Stored items:
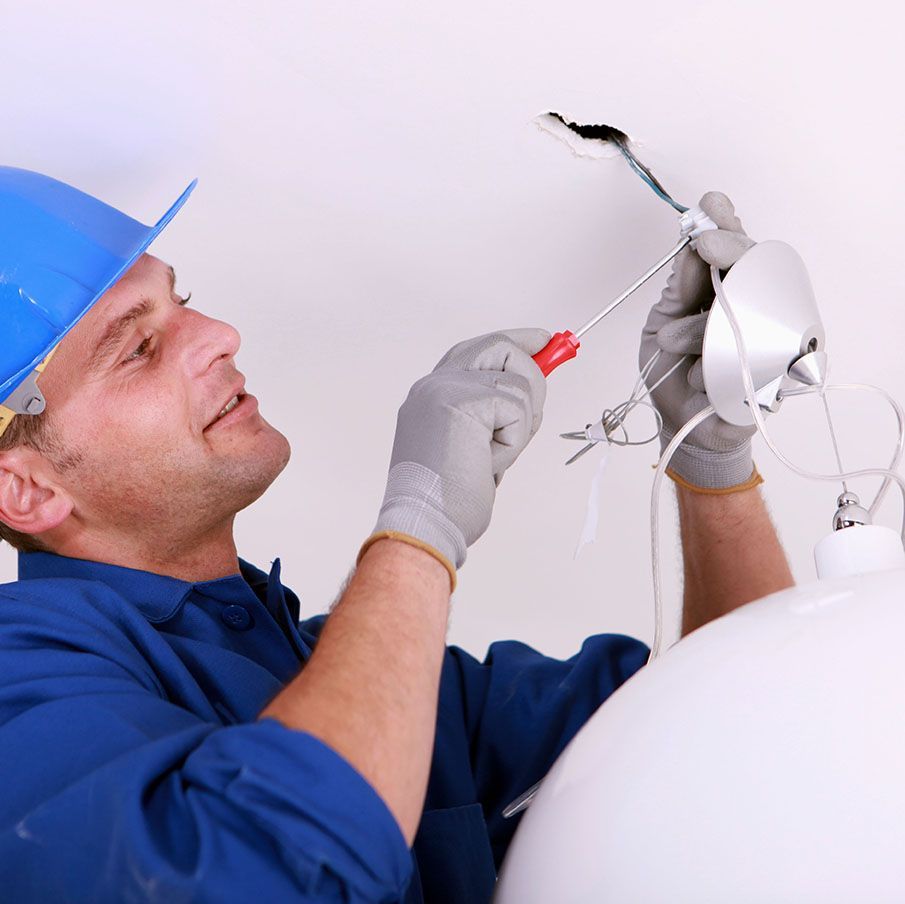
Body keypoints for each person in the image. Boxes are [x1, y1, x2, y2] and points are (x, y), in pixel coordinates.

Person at [0, 168, 793, 902]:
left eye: (185, 300)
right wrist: (419, 525)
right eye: (137, 347)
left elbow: (732, 733)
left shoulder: (369, 677)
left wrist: (708, 456)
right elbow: (269, 867)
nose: (219, 333)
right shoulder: (20, 693)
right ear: (25, 488)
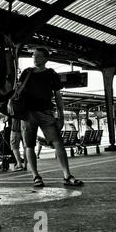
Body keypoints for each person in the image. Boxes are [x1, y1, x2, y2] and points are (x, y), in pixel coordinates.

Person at [20, 48, 83, 187]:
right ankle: (35, 176)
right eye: (33, 55)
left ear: (45, 59)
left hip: (46, 112)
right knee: (29, 145)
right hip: (28, 113)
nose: (34, 58)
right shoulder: (26, 73)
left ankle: (67, 175)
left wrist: (61, 115)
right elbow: (17, 90)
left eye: (37, 56)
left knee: (58, 143)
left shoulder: (51, 74)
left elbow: (58, 95)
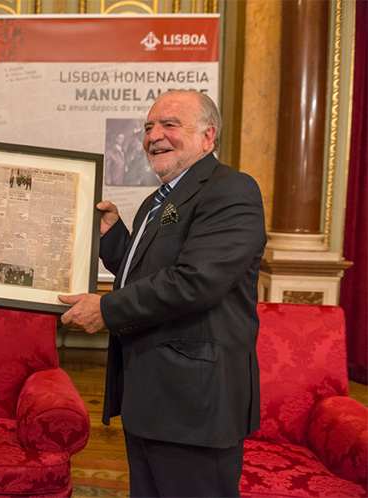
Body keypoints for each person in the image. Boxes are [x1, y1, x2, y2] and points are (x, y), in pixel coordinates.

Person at [59, 90, 266, 497]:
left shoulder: (231, 190)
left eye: (170, 124)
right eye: (149, 127)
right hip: (150, 398)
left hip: (195, 407)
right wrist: (113, 236)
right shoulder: (159, 200)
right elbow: (150, 274)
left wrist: (106, 310)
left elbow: (195, 282)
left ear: (208, 136)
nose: (155, 135)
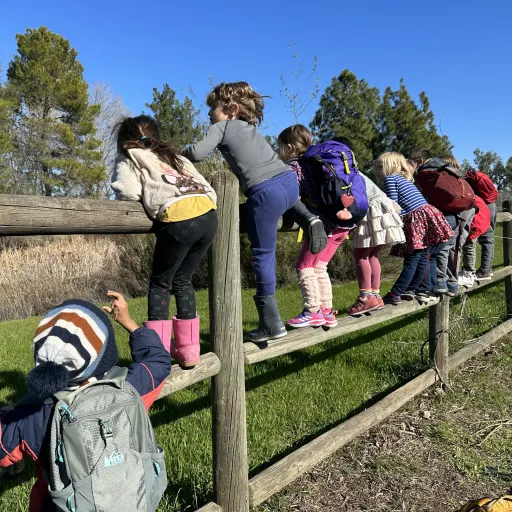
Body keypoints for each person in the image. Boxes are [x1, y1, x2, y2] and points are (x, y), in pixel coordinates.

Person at [183, 82, 327, 342]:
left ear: (232, 109)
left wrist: (181, 153)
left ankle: (271, 324)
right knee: (285, 198)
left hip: (264, 192)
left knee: (263, 254)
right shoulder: (251, 129)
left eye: (213, 108)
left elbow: (198, 153)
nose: (209, 113)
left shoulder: (221, 127)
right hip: (288, 181)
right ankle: (308, 217)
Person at [0, 292, 171, 512]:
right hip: (136, 500)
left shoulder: (33, 414)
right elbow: (158, 360)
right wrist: (128, 322)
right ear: (106, 354)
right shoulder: (131, 387)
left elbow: (4, 449)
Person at [112, 115, 217, 367]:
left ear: (125, 141)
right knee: (182, 280)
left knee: (160, 284)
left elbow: (126, 190)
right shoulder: (176, 156)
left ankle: (157, 355)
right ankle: (189, 351)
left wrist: (145, 198)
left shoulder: (131, 156)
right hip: (208, 215)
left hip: (179, 219)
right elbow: (206, 187)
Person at [277, 125, 352, 327]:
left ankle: (312, 310)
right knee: (320, 266)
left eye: (280, 147)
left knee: (304, 266)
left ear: (290, 147)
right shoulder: (319, 162)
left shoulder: (294, 167)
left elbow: (293, 196)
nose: (279, 151)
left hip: (323, 224)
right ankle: (326, 311)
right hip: (342, 224)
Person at [374, 152, 453, 305]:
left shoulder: (390, 179)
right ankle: (412, 288)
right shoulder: (404, 179)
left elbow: (393, 206)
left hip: (415, 219)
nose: (377, 170)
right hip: (426, 215)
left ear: (391, 166)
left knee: (413, 257)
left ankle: (396, 292)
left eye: (380, 166)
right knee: (422, 255)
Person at [412, 153, 476, 298]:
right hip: (462, 210)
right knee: (452, 247)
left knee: (443, 247)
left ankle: (442, 282)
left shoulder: (429, 171)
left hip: (450, 212)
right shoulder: (452, 173)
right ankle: (448, 283)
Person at [348, 173, 405, 314]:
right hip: (385, 206)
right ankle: (376, 296)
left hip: (371, 207)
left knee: (361, 254)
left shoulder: (338, 169)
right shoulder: (351, 167)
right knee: (373, 255)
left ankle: (365, 298)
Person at [460, 168, 499, 282]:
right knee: (489, 239)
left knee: (483, 240)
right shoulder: (474, 176)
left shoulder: (464, 178)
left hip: (481, 206)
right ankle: (487, 269)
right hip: (491, 205)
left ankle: (483, 271)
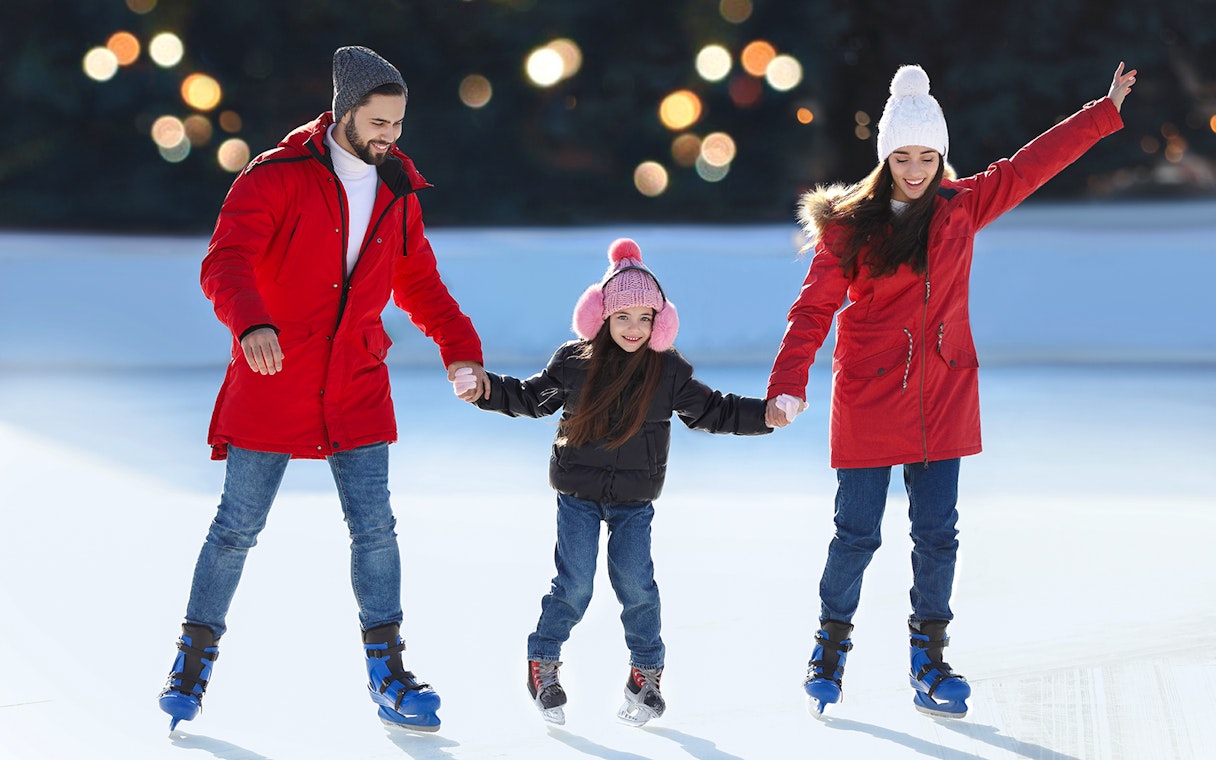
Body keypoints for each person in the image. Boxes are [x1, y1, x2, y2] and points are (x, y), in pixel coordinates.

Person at [765, 62, 1137, 719]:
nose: (914, 169)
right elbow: (812, 310)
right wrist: (788, 382)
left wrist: (1101, 113)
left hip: (942, 395)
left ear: (941, 155)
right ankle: (829, 651)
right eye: (902, 157)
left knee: (938, 537)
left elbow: (1029, 166)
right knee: (856, 535)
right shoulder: (852, 225)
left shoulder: (961, 209)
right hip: (870, 398)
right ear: (885, 157)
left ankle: (930, 662)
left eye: (926, 156)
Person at [158, 45, 490, 734]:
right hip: (274, 378)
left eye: (397, 124)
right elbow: (227, 261)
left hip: (356, 384)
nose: (389, 137)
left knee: (375, 529)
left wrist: (461, 353)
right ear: (344, 112)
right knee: (236, 528)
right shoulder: (275, 178)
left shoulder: (395, 189)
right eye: (377, 123)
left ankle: (389, 670)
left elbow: (420, 285)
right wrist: (251, 323)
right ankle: (192, 659)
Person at [452, 238, 771, 726]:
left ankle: (645, 676)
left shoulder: (668, 370)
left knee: (636, 584)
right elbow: (529, 397)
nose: (634, 328)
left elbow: (713, 409)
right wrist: (485, 388)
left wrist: (765, 414)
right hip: (578, 495)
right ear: (601, 317)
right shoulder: (576, 361)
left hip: (634, 502)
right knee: (575, 584)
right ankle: (543, 661)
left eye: (646, 318)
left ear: (660, 322)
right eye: (623, 317)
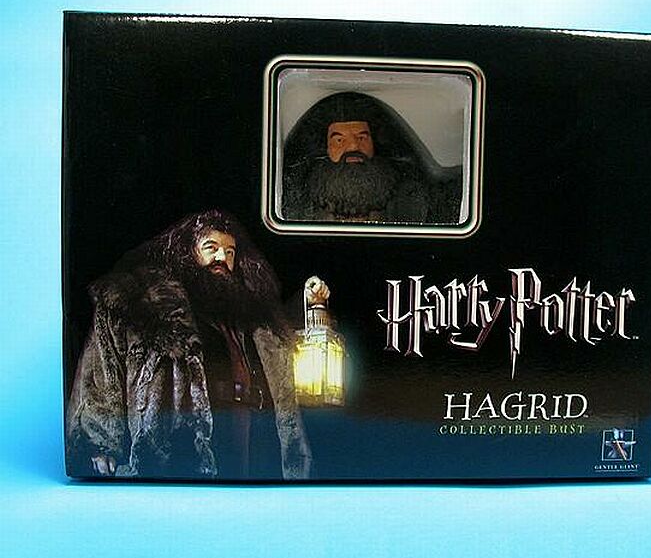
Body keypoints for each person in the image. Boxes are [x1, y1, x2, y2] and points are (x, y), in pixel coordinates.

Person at [66, 209, 325, 479]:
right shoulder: (145, 305)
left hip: (252, 446)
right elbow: (102, 371)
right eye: (211, 247)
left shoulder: (243, 313)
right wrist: (99, 443)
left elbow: (277, 341)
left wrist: (308, 303)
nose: (222, 258)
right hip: (182, 451)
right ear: (188, 252)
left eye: (230, 252)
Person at [281, 92, 463, 223]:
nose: (353, 147)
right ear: (326, 149)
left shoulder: (412, 197)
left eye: (362, 138)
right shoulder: (299, 201)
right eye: (339, 140)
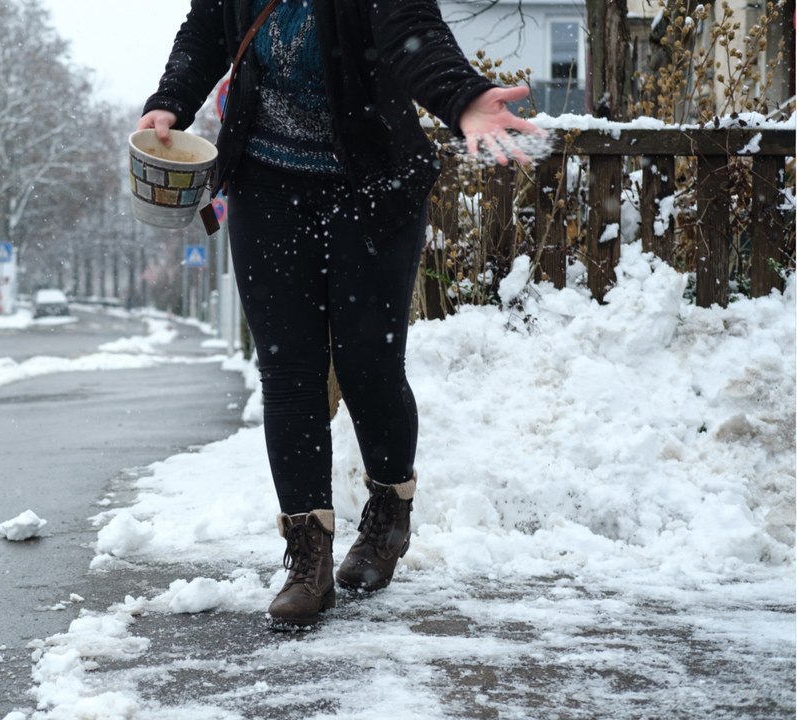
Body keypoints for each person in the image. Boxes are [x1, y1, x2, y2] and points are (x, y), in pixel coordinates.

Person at [138, 0, 542, 627]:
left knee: (368, 365)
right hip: (267, 187)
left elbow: (413, 33)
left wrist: (463, 97)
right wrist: (170, 100)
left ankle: (387, 517)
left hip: (370, 185)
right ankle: (308, 561)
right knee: (288, 373)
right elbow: (206, 30)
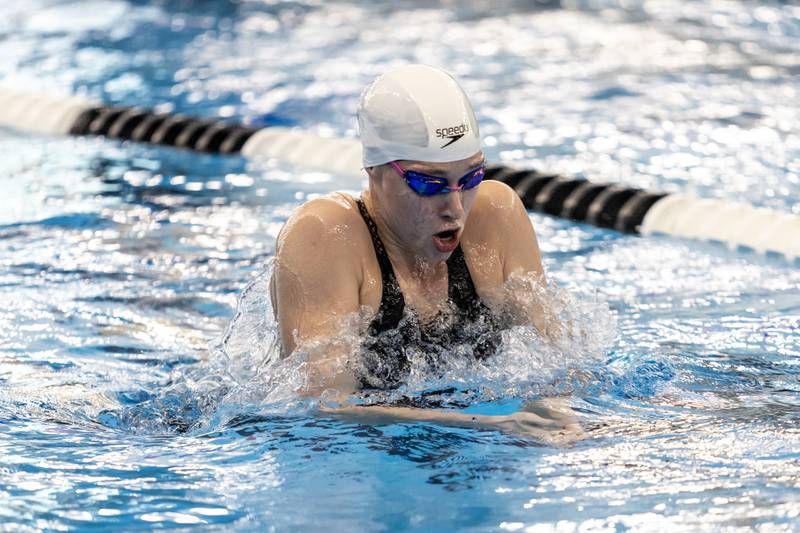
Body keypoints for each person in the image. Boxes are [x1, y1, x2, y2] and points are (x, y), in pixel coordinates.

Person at [270, 64, 579, 440]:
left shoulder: (496, 216)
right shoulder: (325, 235)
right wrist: (488, 427)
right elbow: (318, 410)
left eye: (470, 178)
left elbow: (553, 364)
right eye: (429, 183)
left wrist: (559, 421)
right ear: (374, 169)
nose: (455, 206)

* TASK STATEMENT
Only the pictures may be dropped; print every record exactly as given.

* SOLUTION
Body keypoints for each person in the image. Boxes are [x1, y1, x2, y2] and points are (x, y), in pixel coordinates.

Person at [0, 168, 793, 902]:
left eye: (185, 300)
right wrist: (419, 525)
right eye: (137, 347)
left elbow: (732, 733)
left shoulder: (369, 677)
left wrist: (708, 456)
right elbow: (269, 867)
nose: (219, 333)
right shoulder: (20, 693)
right ear: (25, 488)
Body keypoints for each person in the image. Boxes are [x1, y1, x2, y2] and points are (x, y), in pixel coordinates.

Person at [20, 48, 83, 187]:
right ankle: (35, 176)
right eye: (33, 55)
left ear: (45, 59)
left hip: (46, 112)
right knee: (29, 145)
right hip: (28, 113)
nose: (34, 58)
right shoulder: (26, 73)
left ankle: (67, 175)
left wrist: (61, 115)
right elbow: (17, 90)
left eye: (37, 56)
left knee: (58, 143)
left shoulder: (51, 74)
left elbow: (58, 95)
Body keypoints for each person in the image. Boxes are [x1, y1, x2, y2] and points are (x, y), in pixel coordinates.

Person at [59, 90, 266, 497]:
left shoulder: (231, 190)
left eye: (170, 124)
right eye: (149, 127)
right hip: (150, 398)
left hip: (195, 407)
right wrist: (113, 236)
right shoulder: (159, 200)
right elbow: (150, 274)
left wrist: (106, 310)
left elbow: (195, 282)
left ear: (208, 136)
nose: (155, 135)
Body keypoints for each person in the image. Boxes are [x1, y1, x2, y2] and points are (x, y), in pixel coordinates.

Person at [183, 82, 327, 342]:
left ear: (232, 109)
left wrist: (181, 153)
left ankle: (271, 324)
right knee: (285, 198)
left hip: (264, 192)
left knee: (263, 254)
right shoulder: (251, 129)
left eye: (213, 108)
left elbow: (198, 153)
nose: (209, 113)
left shoulder: (221, 127)
right hip: (288, 181)
right ankle: (308, 217)
Person at [0, 292, 171, 512]:
right hip: (136, 500)
left shoulder: (33, 414)
right elbow: (158, 360)
right wrist: (128, 322)
right ear: (106, 354)
right shoulder: (131, 387)
left elbow: (4, 449)
Person at [112, 115, 217, 367]:
left ear: (125, 141)
right knee: (182, 280)
left knee: (160, 284)
left elbow: (126, 190)
right shoulder: (176, 156)
left ankle: (157, 355)
right ankle: (189, 351)
left wrist: (145, 198)
left shoulder: (131, 156)
right hip: (208, 215)
left hip: (179, 219)
right elbow: (206, 187)
Person at [277, 125, 352, 327]:
left ankle: (312, 310)
right knee: (320, 266)
left eye: (280, 147)
left knee: (304, 266)
left ear: (290, 147)
right shoulder: (319, 162)
left shoulder: (294, 167)
left elbow: (293, 196)
nose: (279, 151)
left hip: (323, 224)
right ankle: (326, 311)
right hip: (342, 224)
Person at [374, 152, 453, 305]:
left shoulder: (390, 179)
right ankle: (412, 288)
right shoulder: (404, 179)
left elbow: (393, 206)
left hip: (415, 219)
nose: (377, 170)
right hip: (426, 215)
left ear: (391, 166)
left knee: (413, 257)
left ankle: (396, 292)
left eye: (380, 166)
right knee: (422, 255)
Person at [412, 153, 476, 298]:
right hip: (462, 210)
right knee: (452, 247)
left knee: (443, 247)
left ankle: (442, 282)
left shoulder: (429, 171)
left hip: (450, 212)
right shoulder: (452, 173)
right ankle: (448, 283)
Person at [348, 173, 405, 314]:
right hip: (385, 206)
right ankle: (376, 296)
left hip: (371, 207)
left knee: (361, 254)
left shoulder: (338, 169)
right shoulder: (351, 167)
right knee: (373, 255)
left ankle: (365, 298)
Person at [460, 168, 499, 282]:
right knee: (489, 239)
left knee: (483, 240)
right shoulder: (474, 176)
left shoulder: (464, 178)
left hip: (481, 206)
right ankle: (487, 269)
right hip: (491, 205)
left ankle: (483, 271)
Body keypoints for each person in the image. Boxes are [x1, y1, x2, y2] and points are (x, y), in pixel coordinates.

Person at [765, 62, 1137, 719]:
nose: (914, 169)
right elbow: (812, 310)
right wrist: (788, 382)
left wrist: (1101, 113)
left hip: (942, 395)
left ear: (941, 155)
right ankle: (829, 651)
right eye: (902, 157)
left knee: (938, 537)
left elbow: (1029, 166)
right knee: (856, 535)
right shoulder: (852, 225)
left shoulder: (961, 209)
right hip: (870, 398)
right ear: (885, 157)
left ankle: (930, 662)
left eye: (926, 156)
Person at [158, 45, 490, 734]:
right hip: (274, 378)
left eye: (397, 124)
right elbow: (227, 261)
left hip: (356, 384)
nose: (389, 137)
left knee: (375, 529)
left wrist: (461, 353)
right ear: (344, 112)
right knee: (236, 528)
right shoulder: (275, 178)
left shoulder: (395, 189)
right eye: (377, 123)
left ankle: (389, 670)
left elbow: (420, 285)
right wrist: (251, 323)
right ankle: (192, 659)
Person at [452, 238, 771, 726]:
left ankle: (645, 676)
left shoulder: (668, 370)
left knee: (636, 584)
right elbow: (529, 397)
nose: (634, 328)
left elbow: (713, 409)
right wrist: (485, 388)
left wrist: (765, 414)
right hip: (578, 495)
right ear: (601, 317)
right shoulder: (576, 361)
left hip: (634, 502)
right knee: (575, 584)
right ankle: (543, 661)
left eye: (646, 318)
left ear: (660, 322)
right eye: (623, 317)
Body keypoints for each person in the image. Boxes are [x1, y1, x2, y2] and points are (x, y), in pixel coordinates.

Person at [66, 209, 325, 479]:
right shoulder: (145, 305)
left hip: (252, 446)
right elbow: (102, 371)
right eye: (211, 247)
left shoulder: (243, 313)
right wrist: (99, 443)
left elbow: (277, 341)
left wrist: (308, 303)
nose: (222, 258)
right hip: (182, 451)
right ear: (188, 252)
left eye: (230, 252)
Person at [281, 92, 463, 223]:
nose: (353, 147)
right ear: (326, 149)
left shoulder: (412, 197)
left eye: (362, 138)
right shoulder: (299, 201)
right eye: (339, 140)
Body keypoints for each person in the image. Boxes are [x1, y1, x2, y2] and points are (x, y), in pixel coordinates.

Person at [138, 0, 542, 627]:
left knee: (368, 365)
right hip: (267, 187)
left elbow: (413, 33)
left wrist: (463, 97)
right wrist: (170, 100)
left ankle: (387, 517)
left hip: (370, 185)
right ankle: (308, 561)
right knee: (288, 373)
right elbow: (206, 30)
Body keypoints for each person in the image. Boxes are [x1, y1, x2, y2] and points are (x, y), in pixel coordinates.

Person at [270, 64, 579, 440]:
left shoulder: (496, 216)
right shoulder: (325, 235)
right wrist: (488, 427)
right elbow: (318, 410)
left eye: (470, 178)
left elbow: (553, 364)
right eye: (429, 183)
left wrist: (559, 421)
right ear: (374, 169)
nose: (455, 206)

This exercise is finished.